Auch Heike Bruch vom Institute for Leadership and Human Resource Management an der Universität St. Gallen erteilte unreflektiertem Innovations- iund Digitalisierungsdrang eine Absage. “Neu kann auch besser sein”, sagte Bruch, aber fügte gleich dazu: “Modern ist nicht gleich automatisch besser. “Wenn Unternehmen da unvorbereitet reingehen, dann verbrennen sie sich die Finger.”

Aus einer Befragung von 19.000 Menschen aus 92 Unternehmen wisse, sie, dass nur 4 Prozent sich gut auf den Wandel vorbereitet haben, 6 Prozent Digitalisierung im Unternehmen priorisieren würden, und nur 6 Prozent sich als erfolgreich in der neuen Arbeitswelt (flexibles Arbeiten, Netzwerkstruktur statt strengen Hierarchien, projektorientiert, virtuelles Arbeiten, etc.) bezeichnen.
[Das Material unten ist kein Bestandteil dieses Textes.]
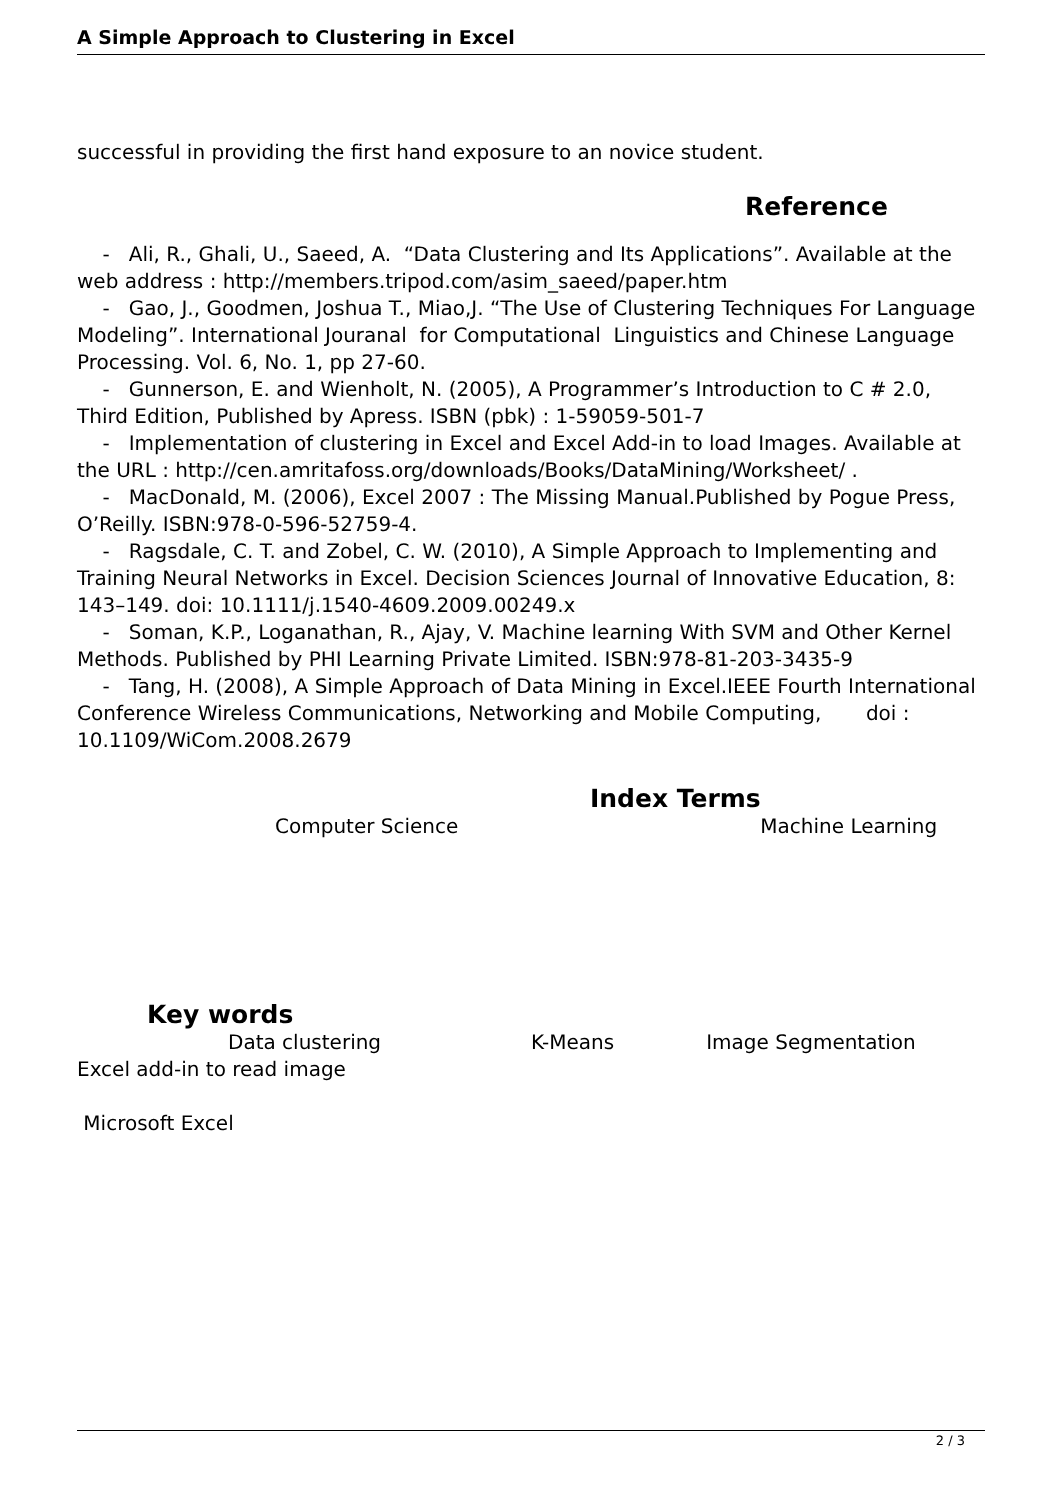A Simple Approach to Clustering in Excel
successful in providing the first hand exposure to an novice student.
Reference
- Ali, R., Ghali, U., Saeed, A. “Data Clustering and Its Applications”. Available at the web address : http://members.tripod.com/asim_saeed/paper.htm
- Gao, J., Goodmen, Joshua T., Miao,J. “The Use of Clustering Techniques For Language Modeling”. International Jouranal for Computational Linguistics and Chinese Language Processing. Vol. 6, No. 1, pp 27-60.
- Gunnerson, E. and Wienholt, N. (2005), A Programmer’s Introduction to C # 2.0, Third Edition, Published by Apress. ISBN (pbk) : 1-59059-501-7
- Implementation of clustering in Excel and Excel Add-in to load Images. Available at the URL : http://cen.amritafoss.org/downloads/Books/DataMining/Worksheet/ .
- MacDonald, M. (2006), Excel 2007 : The Missing Manual.Published by Pogue Press, O’Reilly. ISBN:978-0-596-52759-4.
- Ragsdale, C. T. and Zobel, C. W. (2010), A Simple Approach to Implementing and Training Neural Networks in Excel. Decision Sciences Journal of Innovative Education, 8: 143–149. doi: 10.1111/j.1540-4609.2009.00249.x
- Soman, K.P., Loganathan, R., Ajay, V. Machine learning With SVM and Other Kernel Methods. Published by PHI Learning Private Limited. ISBN:978-81-203-3435-9
- Tang, H. (2008), A Simple Approach of Data Mining in Excel.IEEE Fourth International Conference Wireless Communications, Networking and Mobile Computing, doi : 10.1109/WiCom.2008.2679
Index Terms
Computer Science Machine Learning
Key words
Data clustering K-Means Image Segmentation
Excel add-in to read image
Microsoft Excel
2 / 3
Zuerst müsse eine Basis für die neue Arbeitswelt geschaffen werden, so Bruch. Dazu gehöre eine moderne Art der Führung, die “Sinn und Wertschätzung” und eine “starke emotionale Identifizierung” bei den Mitarbeitern schaffe. Erst dann könne man zum orts- und zeitunabhängigen, projektorientierten Netzwerkunternehmen werden, das neue digitale Tools einsetzt. Als Beispiel nannte sie Yahoo unter Marissa Mayer. Diese hätte Home Office wieder abgeschafft, weil sie zuerst ein Kultur des Zusammenhalts im Unternehmen schaffen wollte.
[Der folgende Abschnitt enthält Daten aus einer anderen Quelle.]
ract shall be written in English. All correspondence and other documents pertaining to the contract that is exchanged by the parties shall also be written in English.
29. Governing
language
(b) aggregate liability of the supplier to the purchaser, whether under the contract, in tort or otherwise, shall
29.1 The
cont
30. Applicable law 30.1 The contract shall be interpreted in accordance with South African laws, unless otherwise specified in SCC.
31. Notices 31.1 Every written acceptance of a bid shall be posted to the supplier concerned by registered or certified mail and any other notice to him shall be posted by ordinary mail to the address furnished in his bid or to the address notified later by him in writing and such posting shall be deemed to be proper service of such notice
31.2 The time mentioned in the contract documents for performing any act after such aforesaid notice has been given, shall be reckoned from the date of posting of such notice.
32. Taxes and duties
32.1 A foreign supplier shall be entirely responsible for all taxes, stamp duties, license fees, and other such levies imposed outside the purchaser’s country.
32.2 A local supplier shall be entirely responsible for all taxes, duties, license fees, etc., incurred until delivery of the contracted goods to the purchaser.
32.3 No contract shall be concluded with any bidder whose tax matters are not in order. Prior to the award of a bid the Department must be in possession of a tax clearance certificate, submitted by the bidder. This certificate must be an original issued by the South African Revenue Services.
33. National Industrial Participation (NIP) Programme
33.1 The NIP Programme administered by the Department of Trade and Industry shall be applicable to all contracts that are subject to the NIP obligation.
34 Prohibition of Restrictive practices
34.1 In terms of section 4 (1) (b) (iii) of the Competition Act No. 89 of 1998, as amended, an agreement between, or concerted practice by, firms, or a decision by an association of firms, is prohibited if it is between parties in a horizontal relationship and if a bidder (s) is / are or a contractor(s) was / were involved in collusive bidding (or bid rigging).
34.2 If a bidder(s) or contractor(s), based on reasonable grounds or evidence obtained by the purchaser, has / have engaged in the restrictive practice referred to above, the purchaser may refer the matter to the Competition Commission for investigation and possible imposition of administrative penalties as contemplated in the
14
Was Konzerne lernen können

Was Konzerne von Startups lernen können, verriet dann Eveline Steinberger-Kern in drei Punkten. Startups würden Authoritäten herausfordern („Chuzpe“), sie würden unternehmerische Nächstenliebe leben (Gründer helfen sich gegenseitig) und es würde eine Fehlerkultur geben. Doch gerade Letztere hätte sich in der Wirtschaftswelt – trotz vieler vieler Aussagen zu dem Thema – immer noch nicht durchgesetzt. “Wenn man hierzulande scheitert, ist man nicht mehr salonfähig”, so Steinberger-Kern. “Ich bin deswegen selbst schon mal ins Ausland gegangen. Ich weiß auch nicht, wie man das ändern kann.”